P.S. Thank you to all that have helped so far!

 

It's not amperage, it's current.

If they are 30mA LEDs, the maximum is probably 100mA for a couple seconds, but the continuous limit is 30mA. I have some 30mA blue LEDs which I can run off 9 volts for a couple seconds... but they get really hot and start changing green. Generally, if the LED is hot to the touch, too much current is being used. Exceptions apply of course for power LEDs.

No problem, glad to help...

 

So just to be 100% clear, it does not matter what voltage I give it, as long as it is within the LEDs operating range? Correct? And what I want to do to increase it's voltage is increase the amperage? Correct? So how do I increase the amps to max out the LED's usage?

 

To increase the current, you need to reduce the resistance, or increase the source voltage.

An LED is a current controlled device, but current depends on the voltage supplied to the LED. All you need to understand is that a higher current results in more heat dissipation and more light output. Importantly, the relationship to current and voltage is a very much non-linear one, that is if at 3.2 volts current is 20mA, and if at 3.3 volts it is 30mA, it does not mean at 3.4 volts it is 40mA.

 

Just as a side note, I'm guessing the 3V batteries were coin cells, something like CR2032s. If so, they have high internal resistance so the voltage to the LEDs was probably less than 6V which is why they didn't burn. Still not the best idea for the LEDs.

 

Good point Mark, I tried connecting two LEDs to a single coin cell and they both dimmed. I think the maximum current to maintain a reasonable voltage, say 2.5 volts, would be around 50mA. Which makes sense; they are designed for computer clocks and small portable devices.

 

There is a maximum current for LEDs, as you may have guessed. The article I pointed you to explains how to calculate this current. LEDs usually don't just die, they dim out. So even if you are planning on slightly over driving LEDs it could still be contra indicated. Like I said earlier, I aim for 20ma, but only the LEDs datasheet has the real answer.

You don't need to put all these LEDs in series (it works, but it isn't the only way). Three 9V batteries make 27V, which in a rain storm can give you a bit of a shock (as in electrical shock). It is possible to have 5 LEDs (assume white), each with it's own resistor, powered by either 4 AA cells (6V) or one 9V battery.

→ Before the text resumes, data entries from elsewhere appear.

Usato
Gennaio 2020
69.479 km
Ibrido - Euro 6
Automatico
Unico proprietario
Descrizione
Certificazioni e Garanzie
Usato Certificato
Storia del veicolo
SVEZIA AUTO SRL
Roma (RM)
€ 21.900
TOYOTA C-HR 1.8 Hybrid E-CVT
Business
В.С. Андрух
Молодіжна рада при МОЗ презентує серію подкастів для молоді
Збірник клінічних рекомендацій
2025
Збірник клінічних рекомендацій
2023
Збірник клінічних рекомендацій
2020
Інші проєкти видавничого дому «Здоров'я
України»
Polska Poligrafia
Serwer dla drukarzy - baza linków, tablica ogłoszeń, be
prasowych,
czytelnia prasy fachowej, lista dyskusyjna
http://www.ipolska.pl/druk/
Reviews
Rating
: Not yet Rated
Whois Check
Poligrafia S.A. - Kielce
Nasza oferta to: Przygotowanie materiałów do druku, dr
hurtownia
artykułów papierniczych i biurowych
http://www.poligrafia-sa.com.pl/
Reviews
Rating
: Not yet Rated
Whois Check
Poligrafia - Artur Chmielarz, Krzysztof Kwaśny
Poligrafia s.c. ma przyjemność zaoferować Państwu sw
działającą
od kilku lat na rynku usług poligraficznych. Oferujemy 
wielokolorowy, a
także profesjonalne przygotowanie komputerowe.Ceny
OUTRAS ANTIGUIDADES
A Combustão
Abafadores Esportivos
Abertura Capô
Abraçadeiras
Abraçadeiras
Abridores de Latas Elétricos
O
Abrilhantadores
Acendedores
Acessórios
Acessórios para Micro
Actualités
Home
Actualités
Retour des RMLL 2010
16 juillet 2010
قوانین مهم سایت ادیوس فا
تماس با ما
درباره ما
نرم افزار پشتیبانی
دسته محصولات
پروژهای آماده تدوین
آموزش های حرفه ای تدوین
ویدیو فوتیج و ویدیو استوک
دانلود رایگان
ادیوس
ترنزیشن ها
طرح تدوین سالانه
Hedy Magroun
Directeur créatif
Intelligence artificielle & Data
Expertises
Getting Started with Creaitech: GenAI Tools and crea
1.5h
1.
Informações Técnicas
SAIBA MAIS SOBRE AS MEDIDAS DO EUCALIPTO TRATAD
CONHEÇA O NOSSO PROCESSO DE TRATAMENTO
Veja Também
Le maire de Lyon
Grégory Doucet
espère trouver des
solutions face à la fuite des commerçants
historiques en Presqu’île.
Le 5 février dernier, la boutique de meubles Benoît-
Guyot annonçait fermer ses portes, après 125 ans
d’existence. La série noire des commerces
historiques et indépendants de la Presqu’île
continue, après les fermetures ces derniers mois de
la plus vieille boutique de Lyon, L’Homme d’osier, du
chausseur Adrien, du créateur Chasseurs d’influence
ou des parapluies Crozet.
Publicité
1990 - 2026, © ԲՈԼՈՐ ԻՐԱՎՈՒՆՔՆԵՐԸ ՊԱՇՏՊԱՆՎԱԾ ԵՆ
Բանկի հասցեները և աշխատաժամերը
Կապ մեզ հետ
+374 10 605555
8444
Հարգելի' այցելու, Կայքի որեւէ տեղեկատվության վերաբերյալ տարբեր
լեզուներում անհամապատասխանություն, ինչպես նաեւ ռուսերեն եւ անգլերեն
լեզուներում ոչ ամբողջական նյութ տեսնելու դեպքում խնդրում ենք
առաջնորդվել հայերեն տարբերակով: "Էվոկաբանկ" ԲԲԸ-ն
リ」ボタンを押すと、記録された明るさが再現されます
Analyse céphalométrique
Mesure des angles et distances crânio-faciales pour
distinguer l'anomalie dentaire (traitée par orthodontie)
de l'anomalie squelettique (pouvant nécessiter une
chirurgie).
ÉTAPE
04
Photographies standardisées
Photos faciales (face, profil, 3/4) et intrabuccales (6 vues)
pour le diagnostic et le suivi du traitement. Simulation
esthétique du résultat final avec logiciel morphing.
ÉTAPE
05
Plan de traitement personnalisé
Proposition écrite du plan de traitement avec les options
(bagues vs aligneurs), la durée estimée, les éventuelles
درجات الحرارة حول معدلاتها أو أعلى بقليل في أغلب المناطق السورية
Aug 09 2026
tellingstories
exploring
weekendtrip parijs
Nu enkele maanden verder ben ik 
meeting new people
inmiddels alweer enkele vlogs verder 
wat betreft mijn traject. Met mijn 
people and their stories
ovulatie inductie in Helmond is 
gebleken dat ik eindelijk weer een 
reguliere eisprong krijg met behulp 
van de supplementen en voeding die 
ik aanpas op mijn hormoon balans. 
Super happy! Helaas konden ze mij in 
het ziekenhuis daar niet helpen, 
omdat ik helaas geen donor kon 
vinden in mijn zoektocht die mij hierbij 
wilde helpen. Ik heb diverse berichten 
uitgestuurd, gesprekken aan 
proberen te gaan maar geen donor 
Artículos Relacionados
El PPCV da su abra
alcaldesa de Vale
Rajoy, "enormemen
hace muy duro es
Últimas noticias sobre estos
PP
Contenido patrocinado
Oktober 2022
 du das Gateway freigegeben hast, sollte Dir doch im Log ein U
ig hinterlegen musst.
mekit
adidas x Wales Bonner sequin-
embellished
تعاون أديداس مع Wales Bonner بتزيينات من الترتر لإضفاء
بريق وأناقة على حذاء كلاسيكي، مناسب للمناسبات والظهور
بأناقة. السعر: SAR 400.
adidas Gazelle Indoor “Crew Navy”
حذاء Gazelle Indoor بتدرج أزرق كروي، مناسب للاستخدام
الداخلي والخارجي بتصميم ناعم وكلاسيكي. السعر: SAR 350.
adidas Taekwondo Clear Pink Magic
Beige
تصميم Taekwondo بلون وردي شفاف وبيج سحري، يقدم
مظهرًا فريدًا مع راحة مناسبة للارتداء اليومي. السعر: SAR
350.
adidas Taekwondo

Like I said earlier, you can not get by without a resistor for each LED chain, and you can not share resistors with LEDs in parallel (explained in the article).

 

So I want a high current but only a 3.6 or so voltage?

No.
The absolute maximum allowed current for your LEDs is only 30mA which is not a high current. New 9V batteries can supply 1000mA for a few seconds to burn out your LEDs if their current is not limited to 30mA or less with a resistor.

 

Is there an off-the-shelf chip that drives LEDs by current-regulation using a DC-to-DC switched-mode converter, using only a low-resistance sense resistor (internal or external) to sense current?